The task: Reproduce every row below word for word, leaving out the pictures.

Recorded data
========

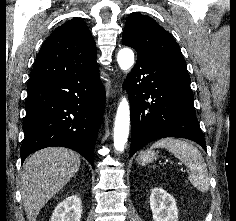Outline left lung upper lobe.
I'll list each match as a JSON object with an SVG mask.
<instances>
[{
	"label": "left lung upper lobe",
	"mask_w": 236,
	"mask_h": 221,
	"mask_svg": "<svg viewBox=\"0 0 236 221\" xmlns=\"http://www.w3.org/2000/svg\"><path fill=\"white\" fill-rule=\"evenodd\" d=\"M122 43L142 56L188 74L179 45L172 36L149 16L134 12L129 15ZM189 75V74H188Z\"/></svg>",
	"instance_id": "5c2ea615"
}]
</instances>
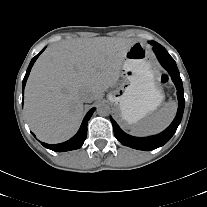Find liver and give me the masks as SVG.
<instances>
[{
	"instance_id": "obj_1",
	"label": "liver",
	"mask_w": 207,
	"mask_h": 207,
	"mask_svg": "<svg viewBox=\"0 0 207 207\" xmlns=\"http://www.w3.org/2000/svg\"><path fill=\"white\" fill-rule=\"evenodd\" d=\"M136 41L94 37L49 46L34 64L25 88L24 112L41 141L68 140L83 118L81 94L102 97L120 77L127 51Z\"/></svg>"
}]
</instances>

========

The reply:
Outline left lung upper lobe.
I'll list each match as a JSON object with an SVG mask.
<instances>
[{
	"label": "left lung upper lobe",
	"mask_w": 236,
	"mask_h": 221,
	"mask_svg": "<svg viewBox=\"0 0 236 221\" xmlns=\"http://www.w3.org/2000/svg\"><path fill=\"white\" fill-rule=\"evenodd\" d=\"M122 43L142 56L188 74L179 45L172 36L149 16L134 12L129 15ZM189 75V74H188Z\"/></svg>",
	"instance_id": "5c2ea615"
}]
</instances>
Find liver and give me the masks as SVG.
<instances>
[{
	"instance_id": "obj_1",
	"label": "liver",
	"mask_w": 207,
	"mask_h": 207,
	"mask_svg": "<svg viewBox=\"0 0 207 207\" xmlns=\"http://www.w3.org/2000/svg\"><path fill=\"white\" fill-rule=\"evenodd\" d=\"M136 41L94 37L49 46L34 64L25 88L24 112L41 141L68 140L83 118L81 94L102 97L120 77L127 51Z\"/></svg>"
}]
</instances>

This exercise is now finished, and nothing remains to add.